The ERLC’s trustee executive committee announced June 1 through Baptist Press the decision to cancel Richard Land Live! following an investigation into plagiarism charges. They also reprimanded the 24-year president for “hurtful, irresponsible and racially charged words” during a broadcast about the Feb. 26 shooting of a black Florida teenager widely viewed as a case of racial profiling.
The trustee leaders formally reprimanded Land for not giving proper attribution for comments he read on the air, including statements describing black leaders Jesse Jackson, Al Sharpton and Louis Farrakhan as “race hustlers” who have “made their careers and lucrative fortunes by fomenting racial grievance and demonizing the ‘white power structure.’”

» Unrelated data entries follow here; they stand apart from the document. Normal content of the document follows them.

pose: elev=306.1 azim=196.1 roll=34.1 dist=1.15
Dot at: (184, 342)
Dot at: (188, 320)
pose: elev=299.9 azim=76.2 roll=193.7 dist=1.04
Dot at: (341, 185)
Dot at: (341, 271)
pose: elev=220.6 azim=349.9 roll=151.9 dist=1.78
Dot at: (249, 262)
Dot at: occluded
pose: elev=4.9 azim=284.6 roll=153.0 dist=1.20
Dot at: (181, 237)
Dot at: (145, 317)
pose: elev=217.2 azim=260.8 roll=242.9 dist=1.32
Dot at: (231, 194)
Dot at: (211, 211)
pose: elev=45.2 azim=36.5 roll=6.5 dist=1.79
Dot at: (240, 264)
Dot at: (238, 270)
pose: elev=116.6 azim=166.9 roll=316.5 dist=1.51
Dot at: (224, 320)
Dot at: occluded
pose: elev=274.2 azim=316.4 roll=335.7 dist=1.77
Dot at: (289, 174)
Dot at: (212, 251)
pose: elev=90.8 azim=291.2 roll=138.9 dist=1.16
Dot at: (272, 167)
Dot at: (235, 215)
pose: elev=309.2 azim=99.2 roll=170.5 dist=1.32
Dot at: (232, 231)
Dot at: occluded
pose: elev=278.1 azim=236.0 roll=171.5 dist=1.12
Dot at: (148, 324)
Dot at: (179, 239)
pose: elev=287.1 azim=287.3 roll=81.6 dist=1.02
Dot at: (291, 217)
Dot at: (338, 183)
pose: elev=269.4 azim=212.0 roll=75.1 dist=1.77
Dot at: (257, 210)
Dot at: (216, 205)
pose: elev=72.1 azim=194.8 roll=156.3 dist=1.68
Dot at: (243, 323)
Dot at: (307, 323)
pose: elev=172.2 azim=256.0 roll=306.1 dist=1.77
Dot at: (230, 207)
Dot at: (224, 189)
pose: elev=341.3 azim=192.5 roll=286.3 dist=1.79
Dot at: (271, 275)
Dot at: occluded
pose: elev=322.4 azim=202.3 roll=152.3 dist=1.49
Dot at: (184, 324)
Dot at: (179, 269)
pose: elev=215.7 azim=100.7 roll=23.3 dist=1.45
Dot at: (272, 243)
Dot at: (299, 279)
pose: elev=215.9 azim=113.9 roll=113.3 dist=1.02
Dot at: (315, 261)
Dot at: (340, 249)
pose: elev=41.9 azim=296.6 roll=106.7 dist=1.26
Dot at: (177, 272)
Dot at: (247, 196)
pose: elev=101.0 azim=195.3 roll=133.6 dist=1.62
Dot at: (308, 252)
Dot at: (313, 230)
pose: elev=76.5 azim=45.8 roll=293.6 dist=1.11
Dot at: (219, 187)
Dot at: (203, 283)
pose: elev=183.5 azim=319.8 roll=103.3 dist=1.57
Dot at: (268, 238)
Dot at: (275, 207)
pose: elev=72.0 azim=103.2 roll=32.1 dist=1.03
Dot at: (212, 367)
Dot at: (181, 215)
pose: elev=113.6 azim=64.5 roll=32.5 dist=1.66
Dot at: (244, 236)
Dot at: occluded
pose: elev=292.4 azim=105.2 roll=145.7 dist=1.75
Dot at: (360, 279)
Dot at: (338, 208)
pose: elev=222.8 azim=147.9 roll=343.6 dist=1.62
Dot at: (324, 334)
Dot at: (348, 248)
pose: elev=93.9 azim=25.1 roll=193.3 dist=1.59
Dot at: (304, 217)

Those were just some of the words Land quoted verbatim from a Washington Times column without saying so on the air, although the article was posted on the ERLC website as a program note. Trustee leaders assessed that as “unwisely accepting practices that occur in the radio industry,” but said they found no instances of plagiarism in any of Land’s written work.
The executive committee launched a plagiarism investigation after a Baptist blogger who read about Land’s March 31 comments in Associated Baptist Press listened to an Internet archive of the broadcast and discovered that many of Land’s comments were quoted from other sources without on-air attribution.
Aaron Weaver, a Baylor doctoral student who blogs at The Big Daddy Weave, said trustees appeared to give Land “a pass” by describing “clear efforts to make someone else’s words his own” as carelessness.
While admitting he isn’t a big fan of talk radio, Weaver said he has “serious doubts that what Land did is a common practice in the radio industry among hosts with his level of name-recognition,” but that either way, “It’s a dishonest practice and blatantly unethical.”
The executive committee also determined the content and purpose of Richard Land Live! “are not congruent” with the mission of the SBC agency assigned to address social, moral and ethical concerns, and that controversy over the March 31 broadcast “requires the termination” of the program as soon as possible within the bounds of contracts with the Salem Radio Network.
Land, 65, said in a statement passed on through Baptist Press that he believes in “trustee oversight and governance” and looks forward to working with ERLC trustees.